Daufuskie has many different mammals that love island living.
The mink is one that is rarely seen. This elusive animal lives in our salt marshes. Mostly seen during low tides, mink swim and scurry to the water line to catch fish.
Mink populations in the state of South Carolina are significantly higher in the coastal marshes. They are well adapted to our environment and can dive in the water up to 20-feet deep and swim underwater for 100 feet. On Daufuskie, we usually see them swimming on the surface with their faces sticking out just above the water.
The North American Mink, Mustela vison, are long slender-bodied mammals.
They have short stocky legs, not reaching more than four inches tall, but they can get up to lengths of up to four feet long. Males tend to be larger than females, getting up to about four pounds. They have dark brown pelts, with occasional white patches on their neck or belly. They have very strong scent glands and produce a strong must, similar to other species in the weasel family.
Mink live by the water, inhabiting salt marshes, rivers, swamps and small wooded streams. They create dens in root systems, rock outcrops along streams and b side holes. Males may create multiple den sites within their mile territory range while females tend to have one den and don’t travel as far as males. In our saltwater marshes, they create dens among the spartina roots in areas that stay above the high tide line.
Mink are carnivores that mostly eat fish.
Crabs, shrimp, snails and shellfish fill their diet as well. Like many animals in our marsh systems, they take advantage of dolphin strand feeding. As dolphins push schools of fish onto marsh flats, the mink can be seen running toward the water line to catch spare fish left stranded by the dolphin. Minks are mostly known to be nocturnal throughout the U.S. However, in our coastal area they can commonly be seen during daylight hours.

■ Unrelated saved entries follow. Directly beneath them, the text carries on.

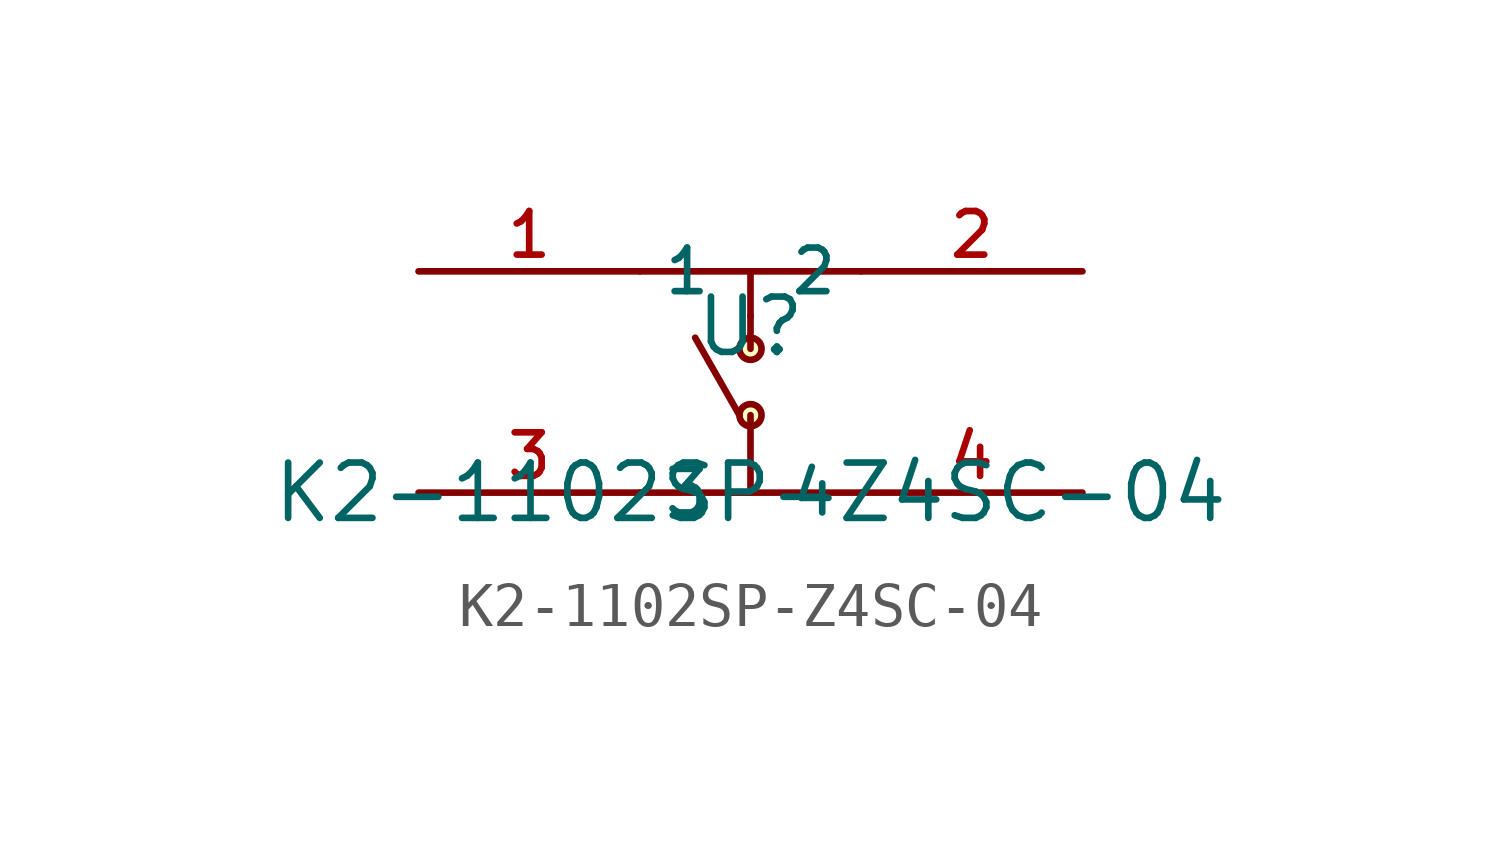
<source format=kicad_sym>
(kicad_symbol_lib
  (version 20210201)
  (generator TousstNicolas/JLC2KiCad_lib)
  (symbol "K2-1102SP-Z4SC-04"
    (property "Reference" "U"
      (at 0 1.27 0)
      (effects (font (size 1.27 1.27))))
    (property "Value" "K2-1102SP-Z4SC-04"
      (at 0 -2.54 0)
      (effects (font (size 1.27 1.27))))
    (symbol "K2-1102SP-Z4SC-04_0_1"
      (circle (center 0.0 0.762) (radius 0.254) (stroke (width 0) (type default) (color 0 0 0 0)) (fill (type background)))
      (circle (center 0.0 -0.762) (radius 0.254) (stroke (width 0) (type default) (color 0 0 0 0)) (fill (type background)))
      (pin unspecified line (at 7.62 -2.54 180) (length 5.08) (name "4" (effects (font (size 1 1)))) (number "4" (effects (font (size 1 1)))))
      (pin unspecified line (at -7.62 -2.54 0) (length 5.08) (name "3" (effects (font (size 1 1)))) (number "3" (effects (font (size 1 1)))))
      (pin unspecified line (at 7.62 2.54 180) (length 5.08) (name "2" (effects (font (size 1 1)))) (number "2" (effects (font (size 1 1)))))
      (pin unspecified line (at -7.62 2.54 0) (length 5.08) (name "1" (effects (font (size 1 1)))) (number "1" (effects (font (size 1 1)))))
      (polyline (pts (xy -1.27 1.016) (xy -0.254 -0.762)) (stroke (width 0) (type default) (color 0 0 0 0)) (fill (type none)))
      (polyline (pts (xy 0.0 1.524) (xy 0.0 0.762)) (stroke (width 0) (type default) (color 0 0 0 0)) (fill (type none)))
      (polyline (pts (xy 0.0 -2.54) (xy 0.0 -0.762)) (stroke (width 0) (type default) (color 0 0 0 0)) (fill (type none)))
      (polyline (pts (xy 0.0 2.54) (xy 0.0 1.524)) (stroke (width 0) (type default) (color 0 0 0 0)) (fill (type none)))
      (polyline (pts (xy -2.54 -2.54) (xy 2.54 -2.54)) (stroke (width 0) (type default) (color 0 0 0 0)) (fill (type none)))
      (polyline (pts (xy -2.54 2.54) (xy 2.54 2.54)) (stroke (width 0) (type default) (color 0 0 0 0)) (fill (type none))))))
</source>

These animals have shown a decline in our area since the 1950s.
Mink have very few predators, which includes other mammals and predatory birds. Development of their marsh habitat and water pollution are the main causes of their decline. South Carolina allows hunting of mink, which is done for their pelts. Although they are hunted, this is not the reason for their decline. South Carolina has strict laws on where and how many mink are allowed to be hunted in a season. Most mink pelts sold today are from ranch-raised mink, thus there has been a significant decline in trapping wild mink across the U.S.